There have been obstacles set up for people to return. At the same time, the government is subsidizing hotels and other means of staying out of the city. If some of the people in New Orleans who would like to get back could get the same resources to rebuild or repair their own houses and to work in their own communities as they are receiving to stay away, these communities would be in much less danger.
I have to convey one message, since the person I have been working with so much who we thought might be here and isn’t, Mama Dee, gave me one message to convey to people in New York. She said, “If you want to tell them anything about what we’re doing, it’s neighbors helping neighbors.” And I’ve seen magnificent things done. It’s not only our local neighbors, it’s neighbors from out of town. We’ve had hundreds of young people from all over the country, who have come to the Seventh Ward, the Ninth Ward to work with Common Ground and other projects to rebuild the city, to help the people in the communities have the opportunity to come back to their own communities. The struggle is between the people who are doing this grassroots work and need the support of all of you and everyone everywhere and the powers that be, the powers that created the disaster, since this is not a natural disaster. This is an unnatural disaster.
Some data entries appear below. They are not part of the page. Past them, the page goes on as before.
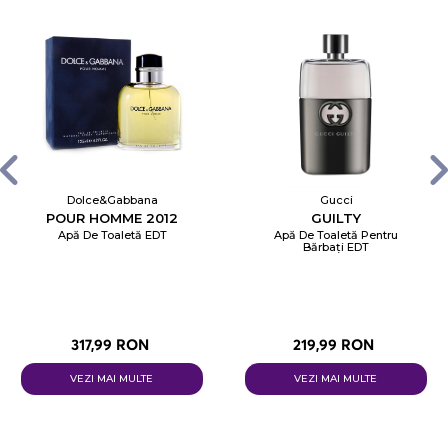
Dolce&Gabbana
Gucci
POUR HOMME 2012
GUILTY
Apă De Toaletă EDT
Apă De Toaletă Pentru
Bărbați EDT
317,99 RON
219,99 RON
VEZI MAI MULTE
VEZI MAI MULTE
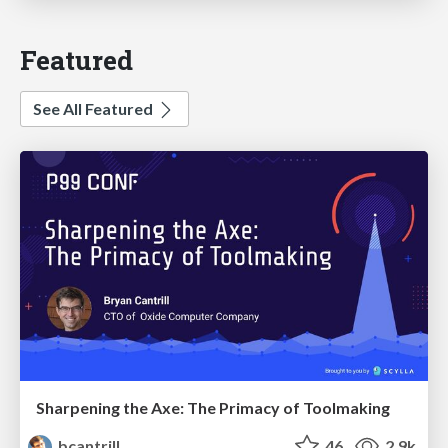
Featured
See All Featured
Sharpening the Axe: The Primacy of Toolmaking
bcantrill
46
2.9k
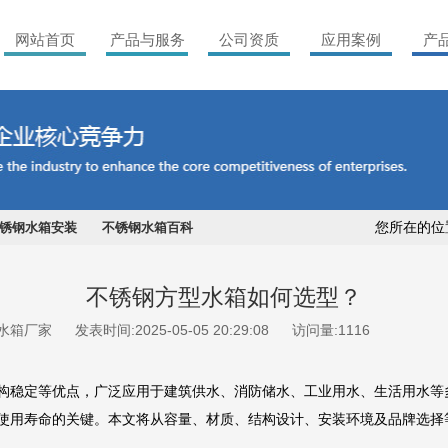
网站首页
产品与服务
公司资质
应用案例
产
您所在的位
锈钢水箱安装
不锈钢水箱百科
不锈钢方型水箱如何选型？
水箱厂家
发表时间:2025-05-05 20:29:08
访问量:1116
构稳定等优点，广泛应用于建筑供水、消防储水、工业用水、生活用水等
使用寿命的关键。本文将从容量、材质、结构设计、安装环境及品牌选择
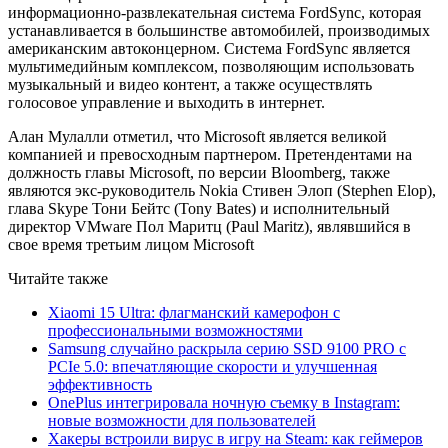
информационно-развлекательная система FordSync, которая
устанавливается в большинстве автомобилей, производимых
американским автоконцерном. Система FordSync является
мультимедийным комплексом, позволяющим использовать
музыкальный и видео контент, а также осуществлять
голосовое управление и выходить в интернет.
Алан Мулалли отметил, что Microsoft является великой
компанией и превосходным партнером. Претендентами на
должность главы Microsoft, по версии Bloomberg, также
являются экс-руководитель Nokia Стивен Элоп (Stephen Elop),
глава Skype Тони Бейтс (Tony Bates) и исполнительный
директор VMware Пол Маритц (Paul Maritz), являвшийся в
свое время третьим лицом Microsoft
Читайте также
Xiaomi 15 Ultra: флагманский камерофон с
профессиональными возможностями
Samsung случайно раскрыла серию SSD 9100 PRO с
PCIe 5.0: впечатляющие скорости и улучшенная
эффективность
OnePlus интегрировала ночную съемку в Instagram:
новые возможности для пользователей
Хакеры встроили вирус в игру на Steam: как геймеров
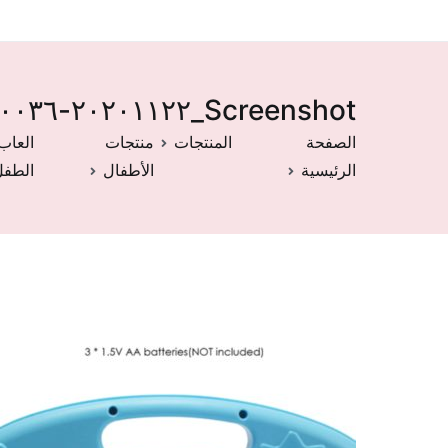
Screenshot_٢٠٢٠١١٢٢-١٢٠٠٣٦
الصفحة
المنتجات
منتجات
العاب
الرئيسية
الأطفال
الطفل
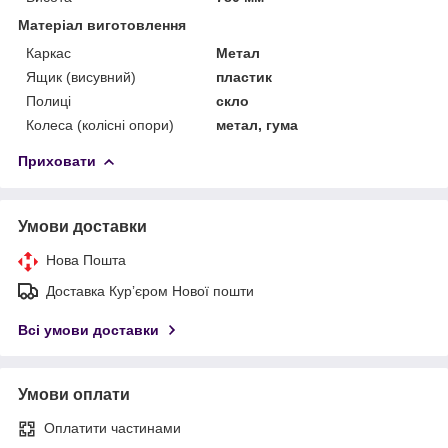
Матеріал виготовлення
Каркас
Метал
Ящик (висувний)
пластик
Полиці
скло
Колеса (колісні опори)
метал, гума
Приховати
Умови доставки
Нова Пошта
Доставка Курʼєром Нової пошти
Всі умови доставки
Умови оплати
Оплатити частинами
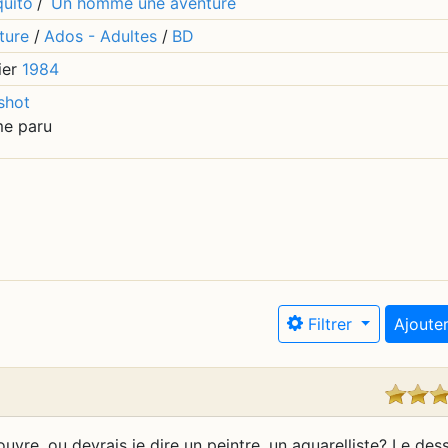
uito
/
Un homme une aventure
ture
/
Ados - Adultes
/
BD
ier
1984
shot
me paru
Filtrer
Ajouter
uvre, ou devrais je dire un peintre, un aquarelliste? Le dess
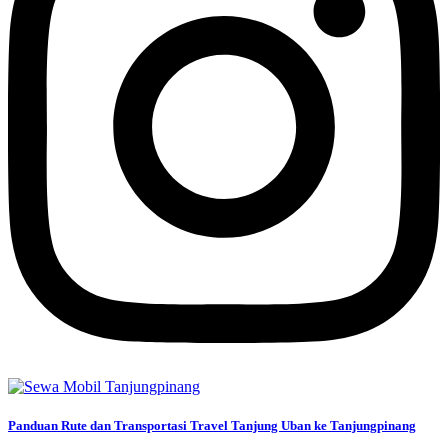
Panduan Rute dan Transportasi Travel Tanjung Uban ke Tanjungpinang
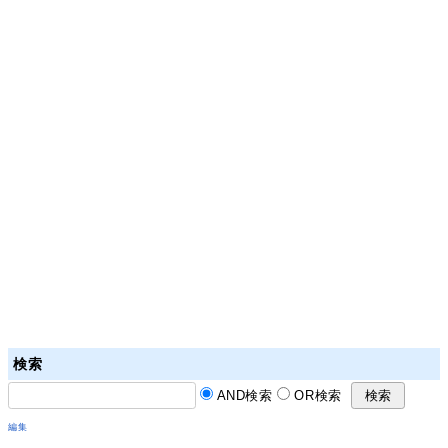
検索
AND検索
OR検索
編集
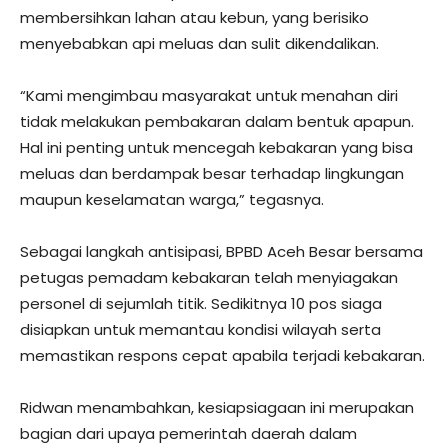
membersihkan lahan atau kebun, yang berisiko
menyebabkan api meluas dan sulit dikendalikan.
“Kami mengimbau masyarakat untuk menahan diri
tidak melakukan pembakaran dalam bentuk apapun.
Hal ini penting untuk mencegah kebakaran yang bisa
meluas dan berdampak besar terhadap lingkungan
maupun keselamatan warga,” tegasnya.
Sebagai langkah antisipasi, BPBD Aceh Besar bersama
petugas pemadam kebakaran telah menyiagakan
personel di sejumlah titik. Sedikitnya 10 pos siaga
disiapkan untuk memantau kondisi wilayah serta
memastikan respons cepat apabila terjadi kebakaran.
Ridwan menambahkan, kesiapsiagaan ini merupakan
bagian dari upaya pemerintah daerah dalam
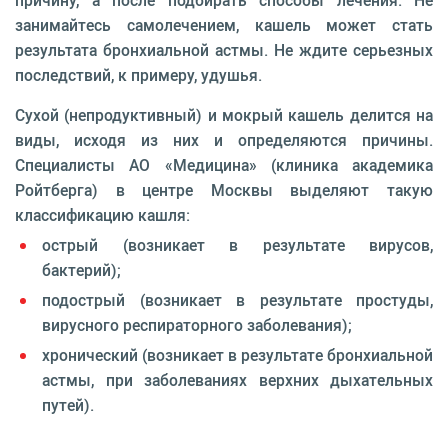
причину, а после подбирать способы лечения. Не
занимайтесь самолечением, кашель может стать
результата бронхиальной астмы. Не ждите серьезных
последствий, к примеру, удушья.
Сухой (непродуктивный) и мокрый кашель делится на
виды, исходя из них и определяются причины.
Специалисты АО «Медицина» (клиника академика
Ройтберга) в центре Москвы выделяют такую
классификацию кашля:
острый (возникает в результате вирусов,
бактерий);
подострый (возникает в результате простуды,
вирусного респираторного заболевания);
хронический (возникает в результате бронхиальной
астмы, при заболеваниях верхних дыхательных
путей).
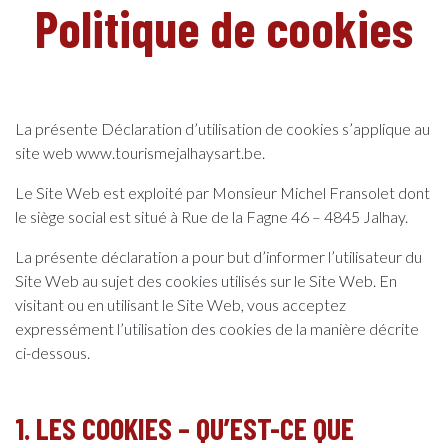
Politique de cookies
La présente Déclaration d’utilisation de cookies s’applique au
site web www.tourismejalhaysart.be.
DE
Le Site Web est exploité par Monsieur Michel Fransolet dont
le siège social est situé à Rue de la Fagne 46 – 4845 Jalhay.
La présente déclaration a pour but d’informer l’utilisateur du
Site Web au sujet des cookies utilisés sur le Site Web. En
visitant ou en utilisant le Site Web, vous acceptez
expressément l’utilisation des cookies de la manière décrite
ci-dessous.
1. LES COOKIES – QU’EST-CE QUE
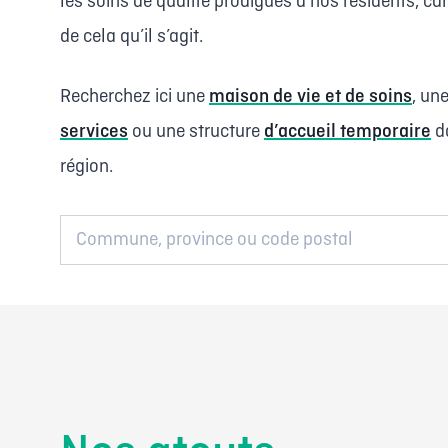
les soins de qualité prodigués à nos résidents, car
de cela qu’il s’agit.
Recherchez ici une
maison de vie et de soins
, un
services
ou une structure
d’accueil temporaire
d
région.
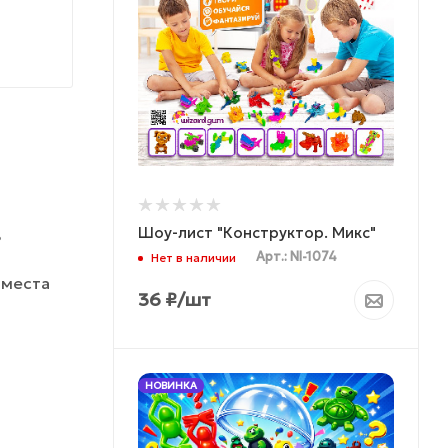
Шоу-лист "Конструктор. Микс"
ь
Арт.: NI-1074
Нет в наличии
 места
36
₽
/шт
НОВИНКА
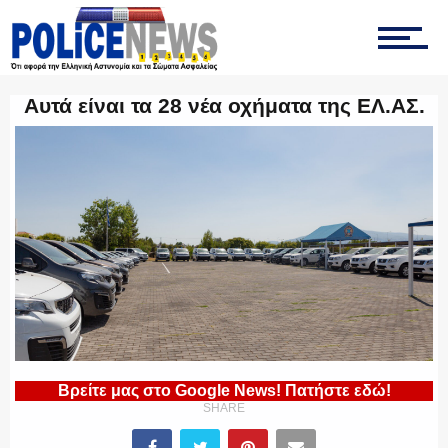
ΤΡΟΧΑΙΑ
Αυτά είναι τα 28 νέα οχήματα της ΕΛ.ΑΣ.
ΟΠΚΕ
ΟΜΑΔΑ “Ζ”
ΕΚΑΜ
Βρείτε μας στο Google News! Πατήστε εδώ!
SHARE
ΥΑΤ/ΥΜΕΤ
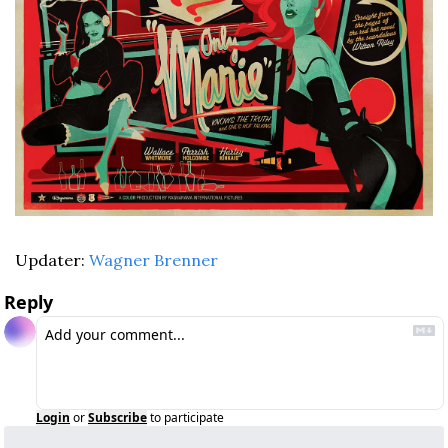
Updater: 
Wagner Brenner
Reply
Login
or
Subscribe
to participate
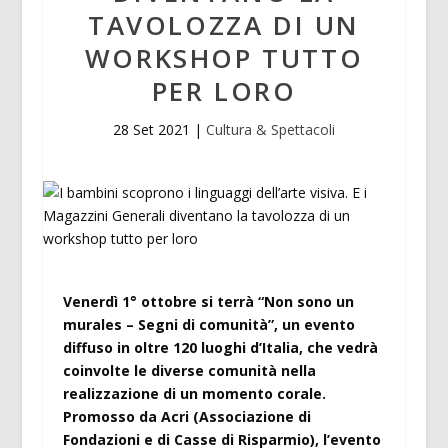
TAVOLOZZA DI UN
WORKSHOP TUTTO
PER LORO
28 Set 2021
|
Cultura & Spettacoli
Venerdì 1° ottobre si terrà “Non sono un
murales – Segni di comunità”, un evento
diffuso in oltre 120 luoghi d’Italia, che vedrà
coinvolte le diverse comunità nella
realizzazione di un momento corale.
Promosso da Acri (Associazione di
Fondazioni e di Casse di Risparmio), l’evento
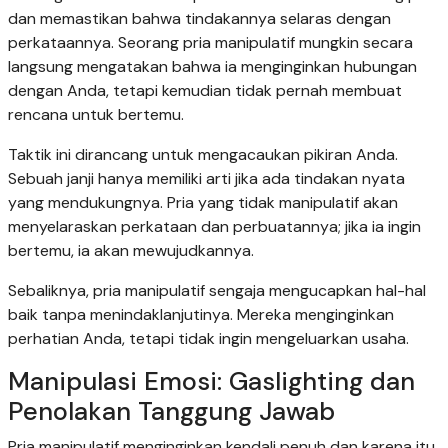
dan memastikan bahwa tindakannya selaras dengan
perkataannya. Seorang pria manipulatif mungkin secara
langsung mengatakan bahwa ia menginginkan hubungan
dengan Anda, tetapi kemudian tidak pernah membuat
rencana untuk bertemu.
Taktik ini dirancang untuk mengacaukan pikiran Anda.
Sebuah janji hanya memiliki arti jika ada tindakan nyata
yang mendukungnya. Pria yang tidak manipulatif akan
menyelaraskan perkataan dan perbuatannya; jika ia ingin
bertemu, ia akan mewujudkannya.
Sebaliknya, pria manipulatif sengaja mengucapkan hal-hal
baik tanpa menindaklanjutinya. Mereka menginginkan
perhatian Anda, tetapi tidak ingin mengeluarkan usaha.
Manipulasi Emosi: Gaslighting dan
Penolakan Tanggung Jawab
Pria manipulatif menginginkan kendali penuh dan karena itu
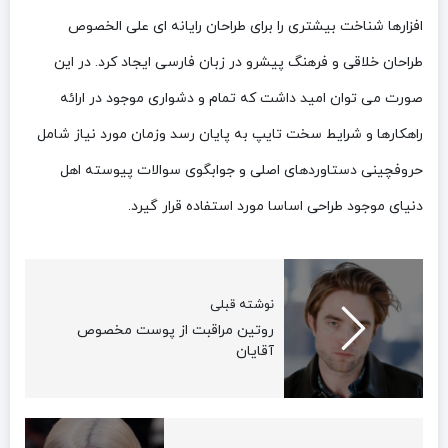
افزارها شناخت بیشتری را برای طراحان رایانه ای علی الخصوص
طراحان خلاقی و فرهنگ پیشرو در زبان فارسی ایجاد کرد. در این
صورت می توان امید داشت که تمام و دشواری موجود در ارائه
راهکارها و شرایط سخت تایپ به پایان رسد وزمان مورد نیاز شامل
حروفچینی دستاوردهای اصلی و جوابگوی سوالات پیوسته اهل
دنیای موجود طراحی اساسا مورد استفاده قرار گیرد.
نوشته قبلی
روتین مراقبت از پوست مخصوص
آقایان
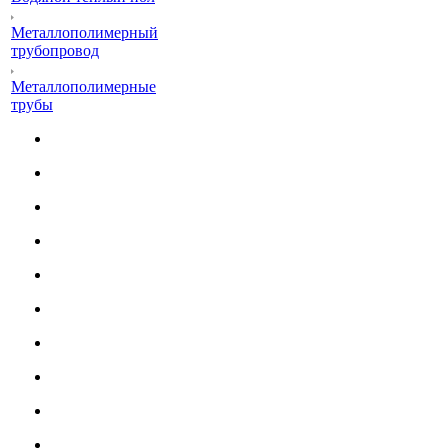
Металлополимерный
трубопровод
Металлополимерные
трубы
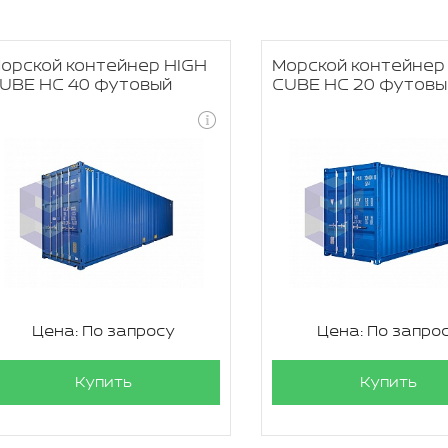
орской контейнер HIGH
Морской контейнер
UBE HC 40 футовый
CUBE HC 20 футовы
Цена: По запросу
Цена: По запро
Купить
Купить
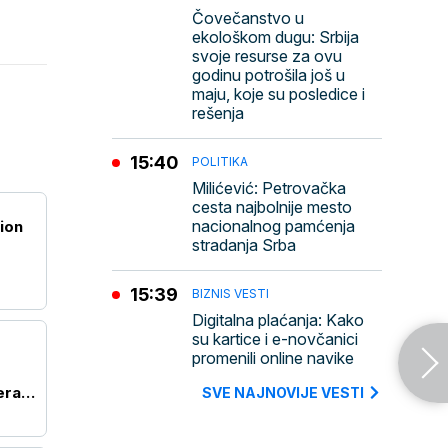
Čovečanstvo u
ekološkom dugu: Srbija
svoje resurse za ovu
godinu potrošila još u
maju, koje su posledice i
rešenja
15:40
POLITIKA
Milićević: Petrovačka
cesta najbolnije mesto
nacionalnog pamćenja
ion
stradanja Srba
15:39
BIZNIS VESTI
Digitalna plaćanja: Kako
su kartice i e-novčanici
promenili online navike
era
SVE NAJNOVIJE VESTI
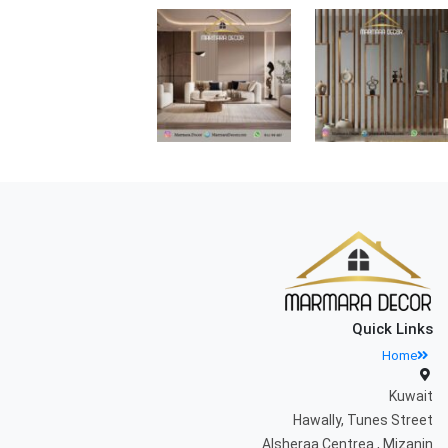
Quick Links
Home
Kuwait
Hawally, Tunes Street
Alsheraa Centrea , Mizanin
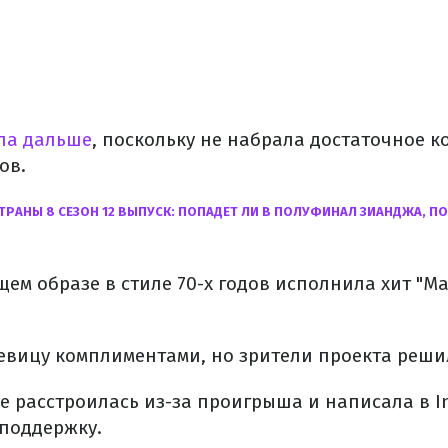
ла дальше
, поскольку не набрала достаточное к
ов.
ТРАНЫ 8 СЕЗОН 12 ВЫПУСК: ПОПАДЕТ ЛИ В ПОЛУФИНАЛ ЗИАНДЖА, 
щем образе в стиле 70-х годов исполнила хит "M
евицу комплиментами, но зрители проекта реши
е расстроилась из-за проигрыша и написала в I
 поддержку.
If the forces of nature could have operated, we would have had wetlands to protect us. If the forces of human community could have operated, we could have saved ourselves. And that’s what grassroots organization is about. That’s what federal bureaucracies are not about. That’s what capitalism is not about. That’s what our economic and political system are not about right now.
So, of course, the ultimate thing that people can do to help New Orleans is immediately either come to New Orleans and help us, send aid to grassroots groups, and put pressure on the government to institute policies that will help citizens get back into their own communities and not be cleansed out of them, particularly black citizens in New Orleans. And in the long term, what you can do is exactly the same thing that Mama Dee and Malik are doing with all the people who have involved with them in the Seventh Ward and Algiers, that is, create grassroots organizations, re-appropriate power at the level of the community and create a society in which people like Bush cannot be elected and in which there’s a real opposition to people like Bush.
AMY GOODMAN: John Clark, Professor of Philosophy and Environmental Studies at Loyola University in New Orleans. He was speaking at a People’s International Tribunal this weekend that was trying the Bush administration on issues from the Gulf to the Gulf, from Baghdad to the Bayou.